Запаса должно было хватить на несколько суток.
Про воду в донесении стояла одна строка, и больше про неё писать было нечего: вода заняла оба окопа, нашу низину и его ходы, и держала теперь всё, что мы с ним не поделили, одна.
Туров зашёл перед сном — доложить, что ведомости на возврат имущества готовы, и остался стоять у двери.
— Рука? — спросил я.
— Пальцы пошли. — Он пошевелил ими у свечи, как показывают фокус. — Писать не пишут, но держат.
— Держать пока и надо.
В десятом часу в дверь постучал полковой адъютант и передал полевую записку.
Записка была короткая: капитану Северцеву прибыть завтра к десяти часам в штаб армии.
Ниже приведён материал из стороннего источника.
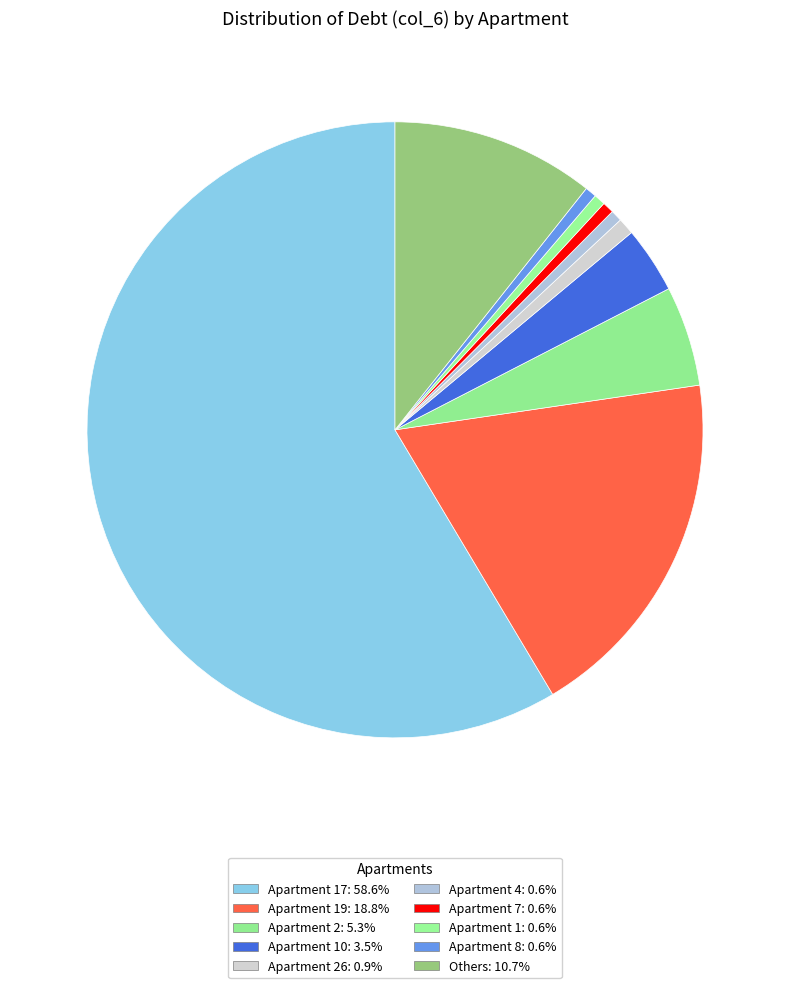

How many slices are in this pie chart?

10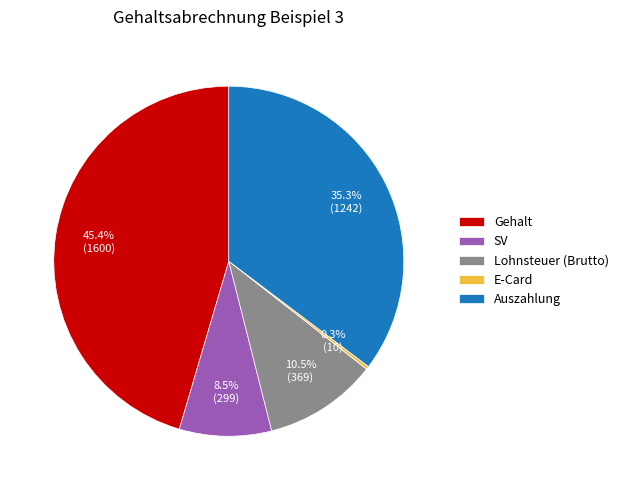

True or false: Auszahlung accounts for 24% of the total.

False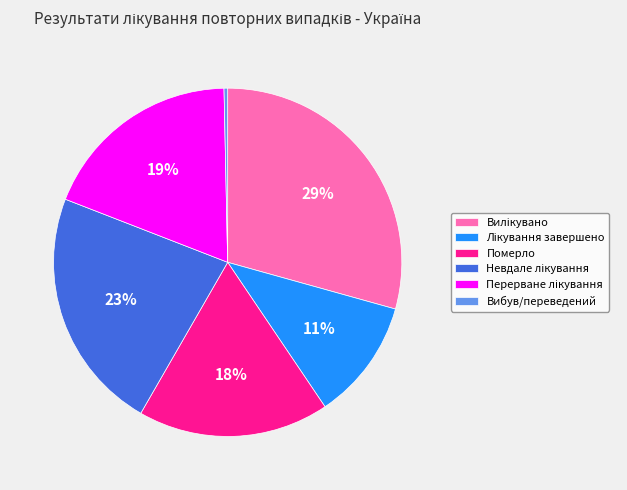

To the nearest percent, what is the difference between the largest and smallest slice percentages?

29%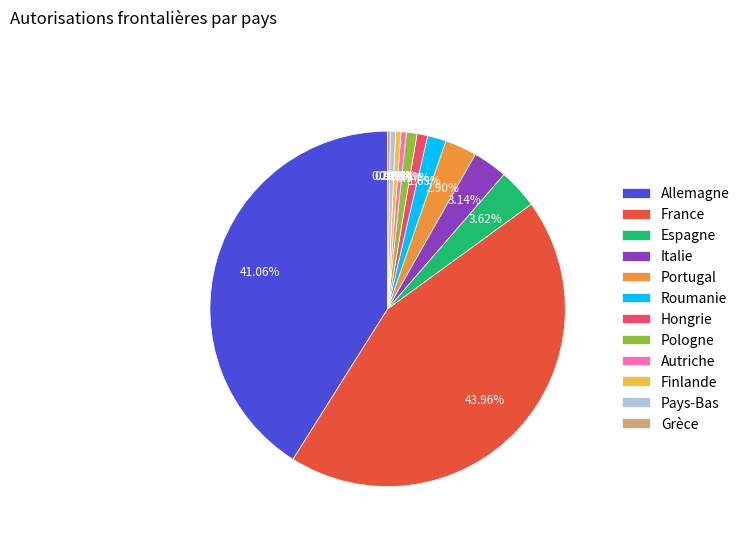

Between Finlande and Espagne, which is larger?

Espagne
Подпись стояла не Шабанова — выше.
Зачем — в записке не было. Что дальше — тоже.
Я прочёл её один раз и убрал за обшлаг.
На сборы ушло несколько минут.
Я перевернул листок и написал на обороте: «Буду к десяти». Отдал адъютанту и спросил единственное, что имело значение до утра:
— Гать проезжая?
— Вода, господин капитан. Пешком пройдёте.
Я разбудил Турова, передал ему донесения и ключ от ящика с бумагами, велел сдать всё по описи, если до полудня не вернусь и не пришлю записки.
— А вы вернётесь? — спросил он просто, как спрашивают о расписании.
— Не знаю. Записка без «зачем».
— Без «зачем» плохих записок не пишут, — сказал он. — Плохие пишут подробно.
Я не стал разбирать, прав он или нет.
До света оставалось несколько часов, и почти всё это время я проспал.